Hey all! I’ve just returned from two weeks of backpacking in Patagonia and Heather has kindly agreed to let me share my story with a few more guest-posts!
Where did I go?
I don’t have a history of camping or outdoor adventuring so it surely came as a surprise when I announced my intention to visit Patagonia. Truth be told, I’d been mulling some kind of South American adventure (Easter Island? Machu Picchu?) but lacked the language skills and backpacking experience to confidently commit. So when my friend Robin suggested a trip to Torres del Paine in Patagonia, it was an easy “yes”. Our friend Charlotte felt the same way, and the three of us quickly started planning.
I only knew Patagonia as a retailer of sustainable clothing, so some research was required. For those reading along at home: Patagonia refers to a region in South America, specifically the Southern tip.
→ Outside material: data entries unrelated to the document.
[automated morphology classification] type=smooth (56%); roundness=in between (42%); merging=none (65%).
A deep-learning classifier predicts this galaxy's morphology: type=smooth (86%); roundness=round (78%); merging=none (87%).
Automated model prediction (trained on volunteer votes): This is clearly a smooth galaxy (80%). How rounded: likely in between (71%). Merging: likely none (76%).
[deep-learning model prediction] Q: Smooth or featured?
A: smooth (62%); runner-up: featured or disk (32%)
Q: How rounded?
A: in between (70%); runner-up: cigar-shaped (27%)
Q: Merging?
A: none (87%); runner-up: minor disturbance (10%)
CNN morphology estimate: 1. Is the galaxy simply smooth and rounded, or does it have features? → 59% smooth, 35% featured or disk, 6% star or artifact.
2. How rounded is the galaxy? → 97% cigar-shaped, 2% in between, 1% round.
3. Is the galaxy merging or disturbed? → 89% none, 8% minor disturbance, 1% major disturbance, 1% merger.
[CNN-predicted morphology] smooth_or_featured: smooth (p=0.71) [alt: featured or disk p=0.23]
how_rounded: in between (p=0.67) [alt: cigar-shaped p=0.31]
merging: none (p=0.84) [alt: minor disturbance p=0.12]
It is 90% Argentinian and 10% Chilean, and is home to a number of beautiful parks, backpacking trails, and jumping off points for Antarctic tours, cruises, and expeditions.
Aside: The Argentinian portion of Patagonia contains Cerro Fitz Roy (pictured below, via Google) whose skyline inspires the clothing brand’s logo. It was chosen by founder Yvon Chouinard after he climbed the mountain in 1968.
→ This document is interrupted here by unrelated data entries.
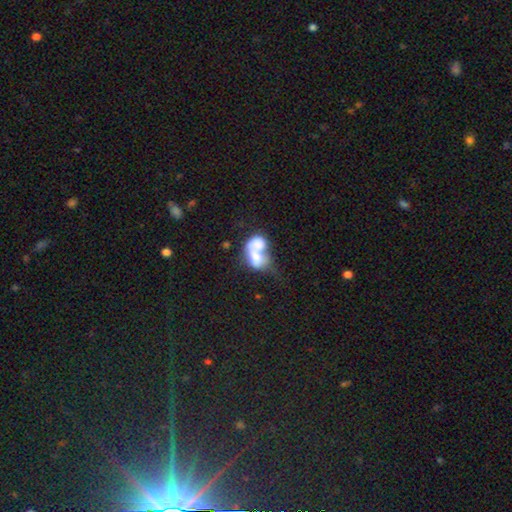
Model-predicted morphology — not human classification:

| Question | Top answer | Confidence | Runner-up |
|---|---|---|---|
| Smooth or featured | smooth | 59% | featured or disk (33%) |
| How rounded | in between | 70% | round (28%) |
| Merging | merger | 72% | major disturbance (11%) |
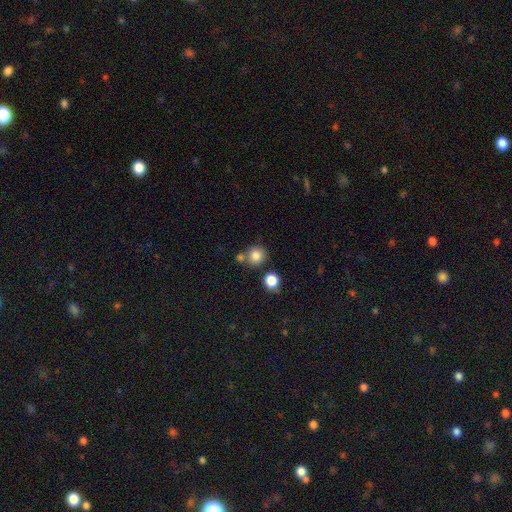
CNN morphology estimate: Smooth or featured? smooth (82%)
How rounded? round (88%)
Merging? none (69%)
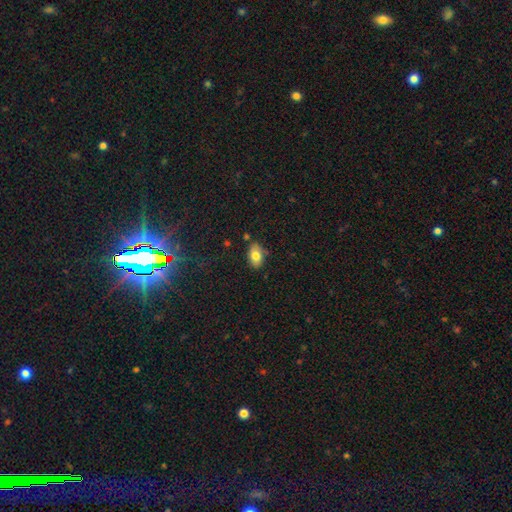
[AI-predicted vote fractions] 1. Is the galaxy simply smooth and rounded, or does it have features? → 80% smooth, 12% featured or disk, 8% star or artifact.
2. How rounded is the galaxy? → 90% in between, 8% round, 2% cigar-shaped.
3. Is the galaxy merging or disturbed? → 80% none, 14% minor disturbance, 3% merger, 3% major disturbance.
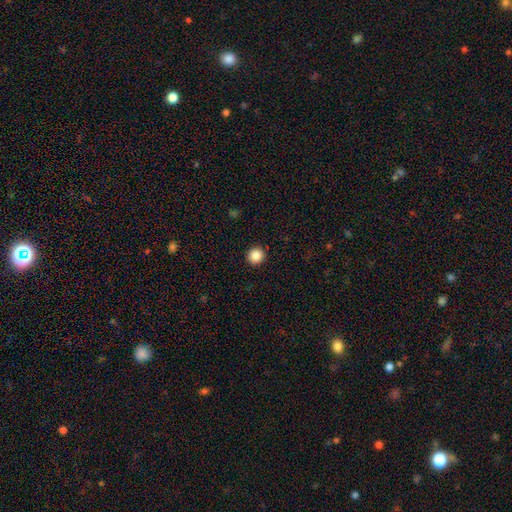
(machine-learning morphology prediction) type=smooth (88%); roundness=round (93%); merging=none (93%).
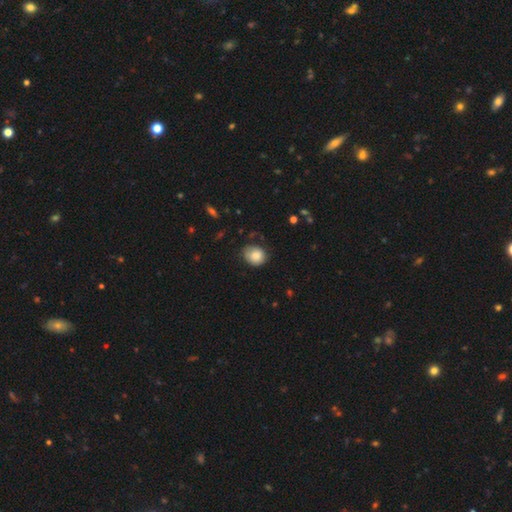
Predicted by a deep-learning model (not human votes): Morphology: type=smooth (83%); roundness=round (63%); merging=none (68%).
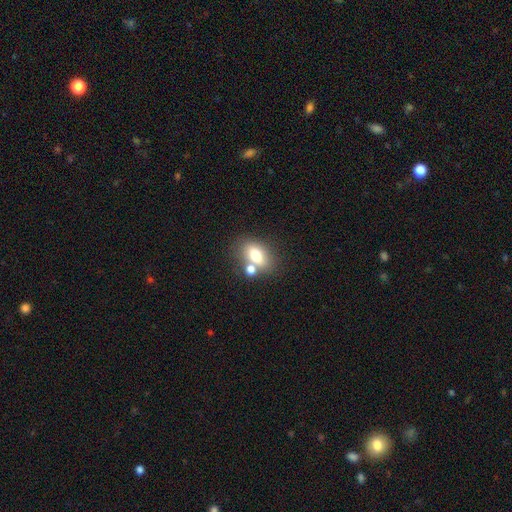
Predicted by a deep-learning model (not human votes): Overall: smooth (73%). How rounded: in between (80%). Merging: none (55%; merger 29%).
Further research was required for our ultimate destination, Torres del Paine National Park. Residing within Chilean Patagonia, Torres del Paine is a National Park containing over 227,000 hectares (four times the size of Toronto) of mountains, forests, glaciers, and lakes.
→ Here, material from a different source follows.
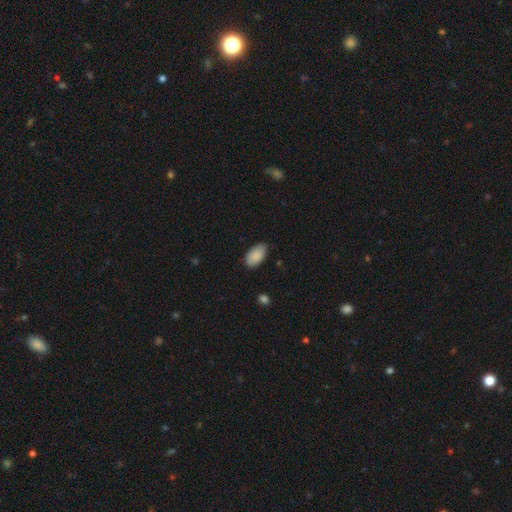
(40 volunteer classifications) smooth-or-featured: smooth: 92% | star or artifact: 5% | featured or disk: 2%
  how-rounded: in between: 92% | round: 5% | cigar-shaped: 3%
  merging: none: 58% | minor disturbance: 37% | major disturbance: 5% | merger: 0%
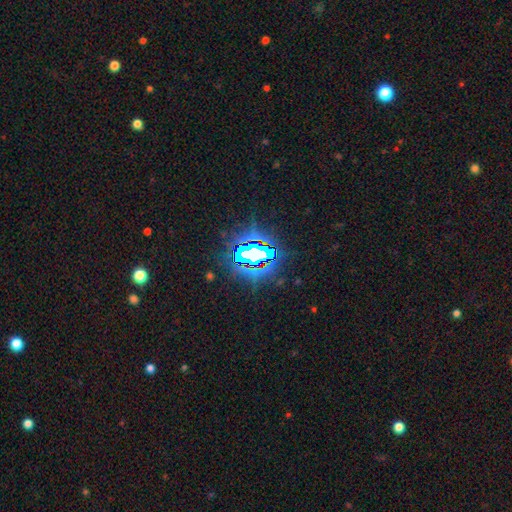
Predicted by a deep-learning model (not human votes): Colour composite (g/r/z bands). It shows a star or artifact, not a galaxy (80%).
Its namesake, the Torres (the Towers), are three distinctive mountain peaks sitting behind a small glacial lake. They’re a bit of a climb to reach (the lake sits at 1,000 meters), but if you wake up early enough the sunrise is quite beautiful. The photograph below (borrowed from Google) shows the Torres, I’ll share my own photos in a couple posts.
Torres del Paine via torresdelpaine.com
The park is a popular destination for day-hikes, kayaking, weekend trips, and backpacking circuits (park map, pdf). The most popular hiking treks are called the “W” and “O” Circuits, named for the their respective shapes. The “W” is a West to East hike across the South side of the mountains. It’s more popular and developed, with nice lodges and stocked bars at most camp sites. The “O Circuit”, traces an O-shaped route around the park’s mountains and valleys (overlapping with the “W”). The backside (North side) of the trek has more basic amenities, as well as steep hike up and over John Gardner Pass. We opted for the “O Circuit”.
When we enjoyed an “I’ve Never Camped Before” practice-trip last summer at Algonquin park, it was a logistically simple 3-hour drive. Reaching Torres del Paine takes a bit more work. While we were fortunate enough to book direct flights from Toronto to Santiago (10.5 hours), our trip still required a flight to Punta Arenas (3 hours), a bus to Puerto Natales (3 hours), and finally a bus to the park (2 hours).
It was bit of a trek, but it came with couple of interesting side adventures and helped us get acclimated to our off-the-grid lifestyle before reaching the park.